Question

A box contains 0.90 g of liquid water in equilibrium with water vapour at 27°C. The equilibrium vapour pressure of water at 27°C is 32.0 Torr. When the volume of the box is increased, some of the liquid water evaporates to maintain the equilibrium pressure. 
If all the liquid water evaporates, then the volume of the box must be ______ litre. [nearest integer]
(Given : R = 0.082 L atm K^–1 mol^–1] (Ignore the volume of the liquid water and assume water vapours behave as an ideal gas.)

Answer 1

Correct Answer: 29

To solve this problem, we need to determine the volume of the box when all the liquid water evaporates at equilibrium. To do this, we will use the Ideal Gas Law, \((PV = nRT)\), where \(P\) is pressure, \(V\) is volume, \(n\) is the number of moles, \(R\) is the gas constant, and \(T\) is temperature in Kelvin.

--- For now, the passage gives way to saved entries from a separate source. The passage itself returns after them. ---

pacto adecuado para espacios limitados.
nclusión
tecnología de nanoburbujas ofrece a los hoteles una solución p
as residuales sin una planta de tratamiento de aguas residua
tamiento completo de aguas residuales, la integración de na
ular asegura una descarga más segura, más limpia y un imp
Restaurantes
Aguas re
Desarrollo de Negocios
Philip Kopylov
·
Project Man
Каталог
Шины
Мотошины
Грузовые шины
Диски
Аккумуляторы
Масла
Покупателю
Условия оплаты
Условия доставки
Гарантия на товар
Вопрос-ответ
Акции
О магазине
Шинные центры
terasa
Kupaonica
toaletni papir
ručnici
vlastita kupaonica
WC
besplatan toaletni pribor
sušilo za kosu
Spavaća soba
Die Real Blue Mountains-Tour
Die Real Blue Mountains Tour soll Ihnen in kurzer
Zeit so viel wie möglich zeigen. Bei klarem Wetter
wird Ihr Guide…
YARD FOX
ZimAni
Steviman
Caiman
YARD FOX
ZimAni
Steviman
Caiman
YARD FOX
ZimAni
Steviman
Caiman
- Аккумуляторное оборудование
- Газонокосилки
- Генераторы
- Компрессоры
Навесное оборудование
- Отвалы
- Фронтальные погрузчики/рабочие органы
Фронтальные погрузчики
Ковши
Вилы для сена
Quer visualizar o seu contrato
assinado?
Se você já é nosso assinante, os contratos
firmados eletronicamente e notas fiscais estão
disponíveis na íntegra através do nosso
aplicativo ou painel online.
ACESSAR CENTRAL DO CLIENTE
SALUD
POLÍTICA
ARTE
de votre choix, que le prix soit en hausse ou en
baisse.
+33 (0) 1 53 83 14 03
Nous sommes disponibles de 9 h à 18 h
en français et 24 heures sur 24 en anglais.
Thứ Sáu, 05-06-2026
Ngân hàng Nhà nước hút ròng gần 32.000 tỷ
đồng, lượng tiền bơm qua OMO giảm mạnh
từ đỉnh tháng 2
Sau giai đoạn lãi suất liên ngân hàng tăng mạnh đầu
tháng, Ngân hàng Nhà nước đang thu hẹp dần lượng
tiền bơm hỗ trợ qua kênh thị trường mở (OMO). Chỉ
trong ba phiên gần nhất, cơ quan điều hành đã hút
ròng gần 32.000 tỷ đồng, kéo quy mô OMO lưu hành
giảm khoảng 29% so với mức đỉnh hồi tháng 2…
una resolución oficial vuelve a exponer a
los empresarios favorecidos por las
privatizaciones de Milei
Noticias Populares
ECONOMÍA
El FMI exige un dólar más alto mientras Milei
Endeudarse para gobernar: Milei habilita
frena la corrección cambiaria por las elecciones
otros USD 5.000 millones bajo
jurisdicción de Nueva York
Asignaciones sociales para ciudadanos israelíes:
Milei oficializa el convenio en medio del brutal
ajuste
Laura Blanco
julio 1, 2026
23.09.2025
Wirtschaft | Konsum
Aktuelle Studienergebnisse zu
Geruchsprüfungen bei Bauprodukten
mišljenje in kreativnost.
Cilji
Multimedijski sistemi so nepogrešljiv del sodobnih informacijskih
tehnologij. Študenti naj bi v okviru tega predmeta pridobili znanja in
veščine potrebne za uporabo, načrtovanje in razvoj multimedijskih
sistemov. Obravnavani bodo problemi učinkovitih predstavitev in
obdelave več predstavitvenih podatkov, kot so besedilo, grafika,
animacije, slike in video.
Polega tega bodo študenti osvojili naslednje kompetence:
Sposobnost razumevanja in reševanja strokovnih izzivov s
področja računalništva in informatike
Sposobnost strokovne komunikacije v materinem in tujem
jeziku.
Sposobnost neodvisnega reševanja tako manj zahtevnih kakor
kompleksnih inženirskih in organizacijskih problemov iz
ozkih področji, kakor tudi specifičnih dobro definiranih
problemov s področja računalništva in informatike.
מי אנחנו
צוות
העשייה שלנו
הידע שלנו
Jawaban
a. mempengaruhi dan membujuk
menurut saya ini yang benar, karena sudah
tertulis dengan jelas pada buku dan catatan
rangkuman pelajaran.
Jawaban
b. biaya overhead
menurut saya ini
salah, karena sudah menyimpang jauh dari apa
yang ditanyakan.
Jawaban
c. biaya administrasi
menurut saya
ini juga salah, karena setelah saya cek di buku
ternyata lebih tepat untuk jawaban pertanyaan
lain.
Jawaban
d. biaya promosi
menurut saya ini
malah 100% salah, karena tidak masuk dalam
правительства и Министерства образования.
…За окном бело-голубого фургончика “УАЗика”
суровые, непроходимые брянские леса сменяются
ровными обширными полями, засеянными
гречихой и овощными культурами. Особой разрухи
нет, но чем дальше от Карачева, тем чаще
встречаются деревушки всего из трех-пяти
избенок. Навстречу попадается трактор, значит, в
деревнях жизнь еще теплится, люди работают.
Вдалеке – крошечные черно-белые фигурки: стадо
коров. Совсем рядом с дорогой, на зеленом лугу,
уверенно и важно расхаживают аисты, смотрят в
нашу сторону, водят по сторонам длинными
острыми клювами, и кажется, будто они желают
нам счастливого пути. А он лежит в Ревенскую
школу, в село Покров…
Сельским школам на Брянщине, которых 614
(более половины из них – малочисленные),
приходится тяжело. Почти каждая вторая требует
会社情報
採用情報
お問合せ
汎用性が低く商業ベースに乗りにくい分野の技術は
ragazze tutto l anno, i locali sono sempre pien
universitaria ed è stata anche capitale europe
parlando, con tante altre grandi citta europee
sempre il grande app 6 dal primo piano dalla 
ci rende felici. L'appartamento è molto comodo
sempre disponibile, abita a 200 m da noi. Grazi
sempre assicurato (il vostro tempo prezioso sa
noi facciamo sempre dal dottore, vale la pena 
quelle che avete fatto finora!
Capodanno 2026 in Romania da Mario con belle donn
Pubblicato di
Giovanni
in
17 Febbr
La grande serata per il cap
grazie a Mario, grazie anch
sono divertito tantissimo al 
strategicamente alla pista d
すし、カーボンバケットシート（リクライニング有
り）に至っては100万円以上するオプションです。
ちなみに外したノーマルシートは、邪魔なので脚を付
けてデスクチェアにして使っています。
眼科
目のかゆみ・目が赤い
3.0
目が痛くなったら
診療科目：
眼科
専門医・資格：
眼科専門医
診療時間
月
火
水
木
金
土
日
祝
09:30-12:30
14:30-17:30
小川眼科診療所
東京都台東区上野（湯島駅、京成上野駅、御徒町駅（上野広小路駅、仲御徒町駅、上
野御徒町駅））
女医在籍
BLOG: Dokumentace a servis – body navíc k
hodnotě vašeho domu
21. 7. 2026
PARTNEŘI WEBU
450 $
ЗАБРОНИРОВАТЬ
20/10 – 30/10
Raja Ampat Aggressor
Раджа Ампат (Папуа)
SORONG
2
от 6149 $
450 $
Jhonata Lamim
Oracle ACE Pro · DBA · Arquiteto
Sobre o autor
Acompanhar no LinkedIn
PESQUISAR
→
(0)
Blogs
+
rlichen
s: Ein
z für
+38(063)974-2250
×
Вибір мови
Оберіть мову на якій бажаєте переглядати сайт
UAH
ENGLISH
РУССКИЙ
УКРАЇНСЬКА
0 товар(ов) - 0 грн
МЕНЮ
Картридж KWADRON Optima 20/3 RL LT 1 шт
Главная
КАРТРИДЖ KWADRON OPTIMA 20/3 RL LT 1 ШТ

1. First, let's convert the temperature to Kelvin:
   \(T = 27°C + 273.15 = 300.15 \, \text{K}\)
2. Next, convert the given equilibrium pressure from Torr to Atmospheres, since \(R\) is provided in L atm K^-1mol^-1:
   \(P = 32.0 \, \text{Torr} \times \frac{1 \, \text{atm}}{760 \, \text{Torr}} = 0.0421 \, \text{atm}\)
3. Calculate the number of moles of water using its mass and molecular weight:
   Molecular weight of water \(= 18.0 \, \text{g/mol}\)
   \(n = \frac{0.90 \, \text{g}}{18.0 \, \text{g/mol}} = 0.05 \, \text{mol}\)
4. Apply the Ideal Gas Law to find the volume \(V\):
   \(PV = nRT \rightarrow V = \frac{nRT}{P}\)
   Substitute the known values:
   \(V = \frac{(0.05 \, \text{mol})(0.082 \, \text{L atm K}^{-1} \text{mol}^{-1})(300.15 \, \text{K})}{0.0421 \, \text{atm}}\)
   \(V = \frac{1.23063}{0.0421} = 29.23 \, \text{L}\)
5. Finally, round this to the nearest integer to get the required volume:
   \(V \approx 29 \, \text{L}\)

Thus, the volume of the box when all the liquid water evaporates is 29 litres, which fits the given range of 29 to 29.